> What needs to be done: Among the entries below, find all lines that include "предлагают" and copy them.

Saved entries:
◇ ◇ ◇

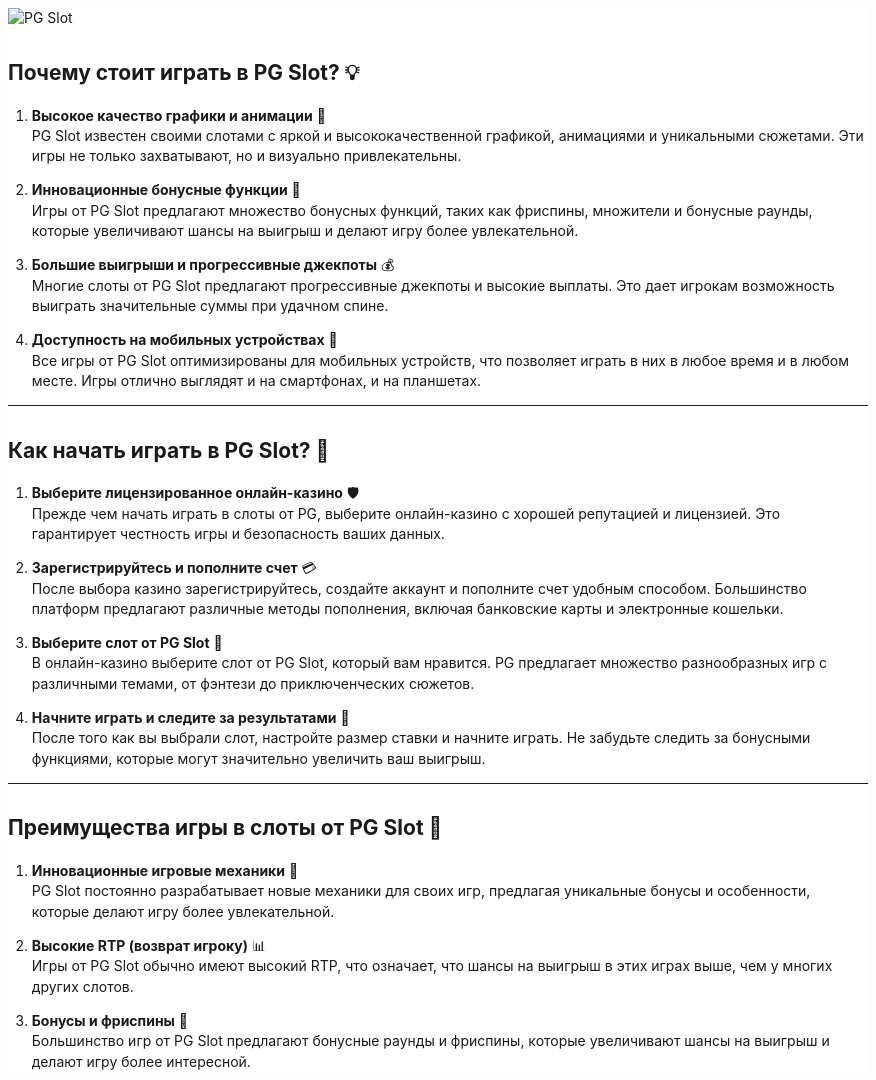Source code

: ![PG Slot](https://spadok.org.ua/images/bolokhiv/bezdepozytni-poslugy-lavyna.jpg)

## Почему стоит играть в PG Slot? 💡

1. **Высокое качество графики и анимации** 🎨  
   PG Slot известен своими слотами с яркой и высококачественной графикой, анимациями и уникальными сюжетами. Эти игры не только захватывают, но и визуально привлекательны.

2. **Инновационные бонусные функции** 🎁  
   Игры от PG Slot предлагают множество бонусных функций, таких как фриспины, множители и бонусные раунды, которые увеличивают шансы на выигрыш и делают игру более увлекательной.

3. **Большие выигрыши и прогрессивные джекпоты** 💰  
   Многие слоты от PG Slot предлагают прогрессивные джекпоты и высокие выплаты. Это дает игрокам возможность выиграть значительные суммы при удачном спине.

4. **Доступность на мобильных устройствах** 📱  
   Все игры от PG Slot оптимизированы для мобильных устройств, что позволяет играть в них в любое время и в любом месте. Игры отлично выглядят и на смартфонах, и на планшетах.

---

## Как начать играть в PG Slot? 🎯

1. **Выберите лицензированное онлайн-казино** 🛡️  
   Прежде чем начать играть в слоты от PG, выберите онлайн-казино с хорошей репутацией и лицензией. Это гарантирует честность игры и безопасность ваших данных.

2. **Зарегистрируйтесь и пополните счет** 💳  
   После выбора казино зарегистрируйтесь, создайте аккаунт и пополните счет удобным способом. Большинство платформ предлагают различные методы пополнения, включая банковские карты и электронные кошельки.

3. **Выберите слот от PG Slot** 🎰  
   В онлайн-казино выберите слот от PG Slot, который вам нравится. PG предлагает множество разнообразных игр с различными темами, от фэнтези до приключенческих сюжетов.

4. **Начните играть и следите за результатами** 🎲  
   После того как вы выбрали слот, настройте размер ставки и начните играть. Не забудьте следить за бонусными функциями, которые могут значительно увеличить ваш выигрыш.

---

## Преимущества игры в слоты от PG Slot 🌟

1. **Инновационные игровые механики** 🧩  
   PG Slot постоянно разрабатывает новые механики для своих игр, предлагая уникальные бонусы и особенности, которые делают игру более увлекательной.

2. **Высокие RTP (возврат игроку)** 📊  
   Игры от PG Slot обычно имеют высокий RTP, что означает, что шансы на выигрыш в этих играх выше, чем у многих других слотов.

3. **Бонусы и фриспины** 🎁  
   Большинство игр от PG Slot предлагают бонусные раунды и фриспины, которые увеличивают шансы на выигрыш и делают игру более интересной.
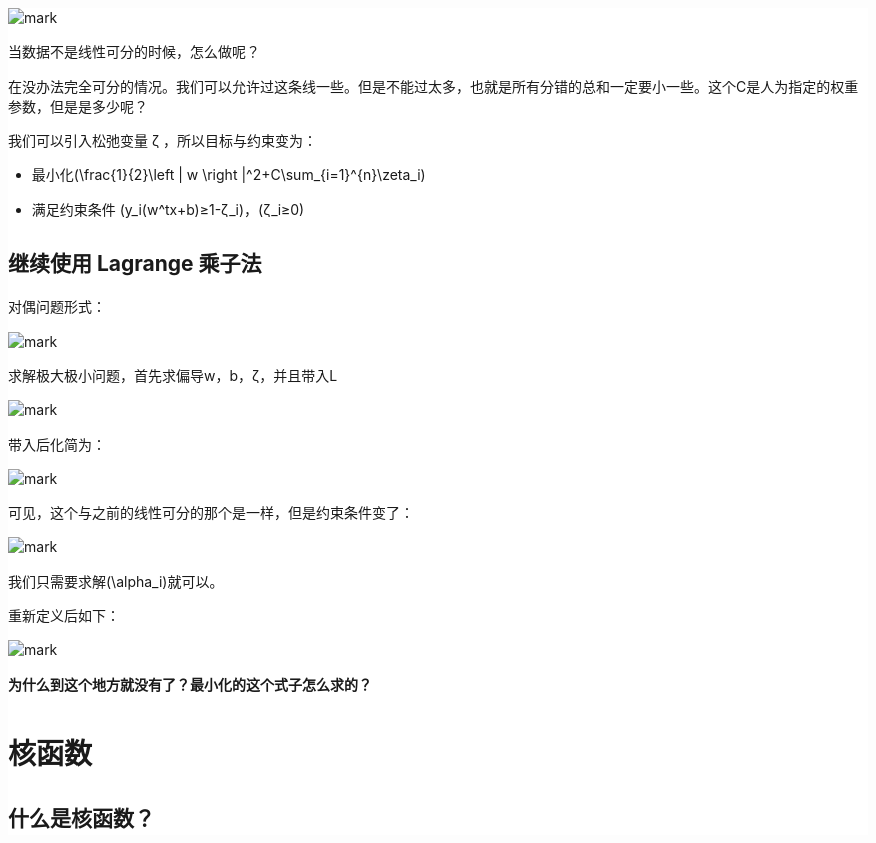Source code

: 
![mark](http://pacdb2bfr.bkt.clouddn.com/blog/image/180728/FfCKKGH3dg.png?imageslim)

当数据不是线性可分的时候，怎么做呢？

在没办法完全可分的情况。我们可以允许过这条线一些。但是不能过太多，也就是所有分错的总和一定要小一些。这个C是人为指定的权重参数，但是是多少呢？

我们可以引入松弛变量 ζ ，所以目标与约束变为：




  * 最小化\(\frac{1}{2}\left \| w \right \|^2+C\sum_{i=1}^{n}\zeta_i\)


  * 满足约束条件 \(y_i(w^tx+b)≥1-ζ_i\)，\(ζ_i≥0\)




## 继续使用 Lagrange 乘子法


对偶问题形式：


![mark](http://pacdb2bfr.bkt.clouddn.com/blog/image/180728/7gD3c2jLc8.png?imageslim)

求解极大极小问题，首先求偏导w，b，ζ，并且带入L


![mark](http://pacdb2bfr.bkt.clouddn.com/blog/image/180728/ie9la1el0f.png?imageslim)

带入后化简为：


![mark](http://pacdb2bfr.bkt.clouddn.com/blog/image/180728/AGlC49Id6D.png?imageslim)

可见，这个与之前的线性可分的那个是一样，但是约束条件变了：


![mark](http://pacdb2bfr.bkt.clouddn.com/blog/image/180728/36L5D2ALD1.png?imageslim)

我们只需要求解\(\alpha_i\)就可以。

重新定义后如下：


![mark](http://pacdb2bfr.bkt.clouddn.com/blog/image/180728/jj5giFmkfm.png?imageslim)

**为什么到这个地方就没有了？最小化的这个式子怎么求的？**




# 核函数




## 什么是核函数？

◇ ◇ ◇

> Response to this task:
   Игры от PG Slot предлагают множество бонусных функций, таких как фриспины, множители и бонусные раунды, которые увеличивают шансы на выигрыш и делают игру более увлекательной.
   Многие слоты от PG Slot предлагают прогрессивные джекпоты и высокие выплаты. Это дает игрокам возможность выиграть значительные суммы при удачном спине.
   После выбора казино зарегистрируйтесь, создайте аккаунт и пополните счет удобным способом. Большинство платформ предлагают различные методы пополнения, включая банковские карты и электронные кошельки.
   Большинство игр от PG Slot предлагают бонусные раунды и фриспины, которые увеличивают шансы на выигрыш и делают игру более интересной.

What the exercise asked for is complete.